Люди, жившие по соседству, принялись спрашивать… и когда видели моего отца, говорили: „В нем дело? Вы живы? А я собственными глазами видел вашего сына обритым наголо“. В школе мои учителя и классный руководитель тоже решили, что мой отец скончался, и были ужасно опечалены.

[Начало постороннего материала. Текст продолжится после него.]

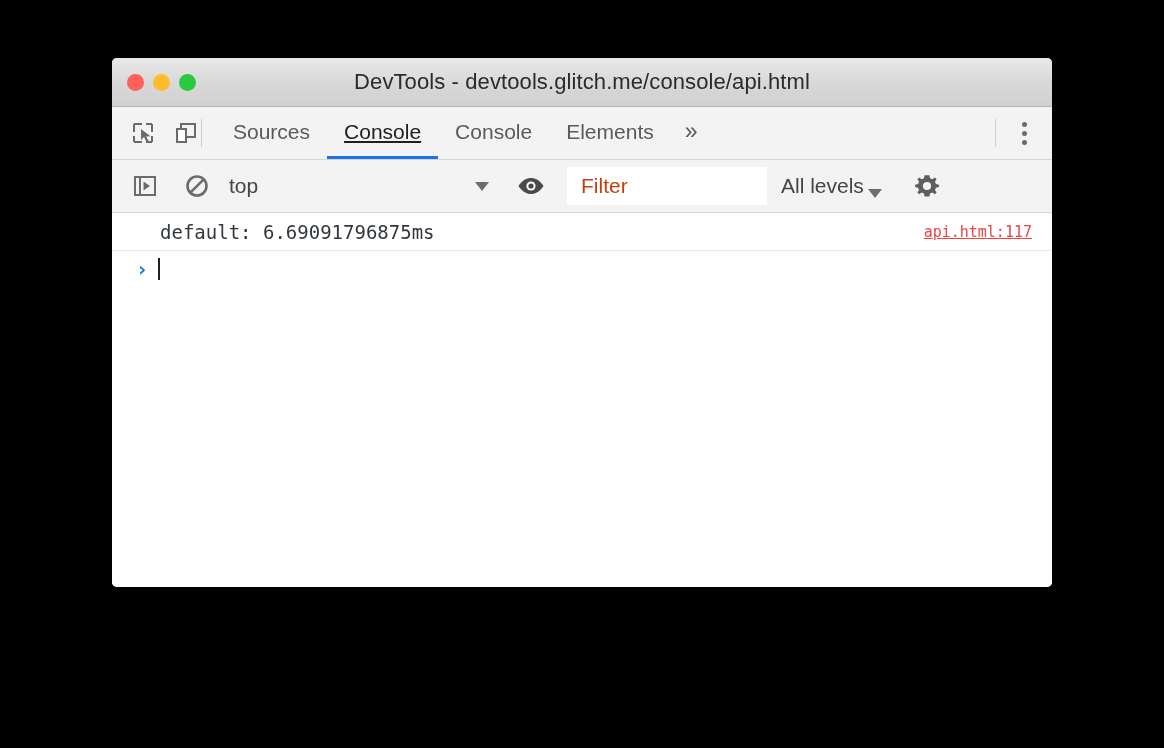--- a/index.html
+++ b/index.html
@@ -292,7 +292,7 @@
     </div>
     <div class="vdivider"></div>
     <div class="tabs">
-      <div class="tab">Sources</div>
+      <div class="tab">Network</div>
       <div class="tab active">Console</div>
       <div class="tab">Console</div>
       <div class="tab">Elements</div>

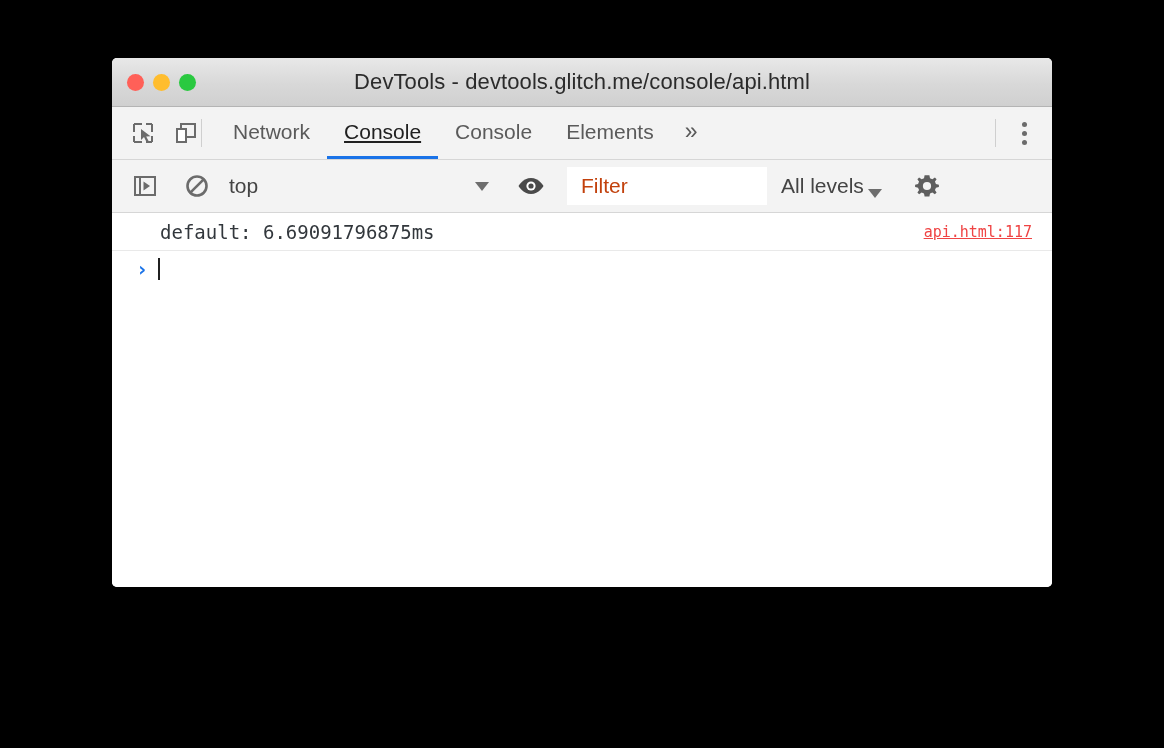--- a/index.html
+++ b/index.html
@@ -199,7 +199,7 @@
   }
   .levels {
     display: flex;
-    align-items: flex-end;
+    align-items: flex-start;
     gap: 4px;
     margin-left: 14px;
     font-size: 21px;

Они говорили мне: „Мы зайдем к вам, чтобы выразить свою скорбь и соболезнования“. Я разрешал им прийти, и когда они приходили и видели моего отца, сидящего там, то попадали в весьма странное положение. Мой отец спрашивал их: „Зачем вы пришли? Ведь должна же быть какая-то причина?“ Они отвечали: „Ну да, была… Ваш сын так странно выглядит, что мы говорили ему: „Он был хорошим человеком“, он даже не сказал нам, что вы все еще живы“. Это был последний раз, когда он пошел мне наперекор. Он понял, что это опасно».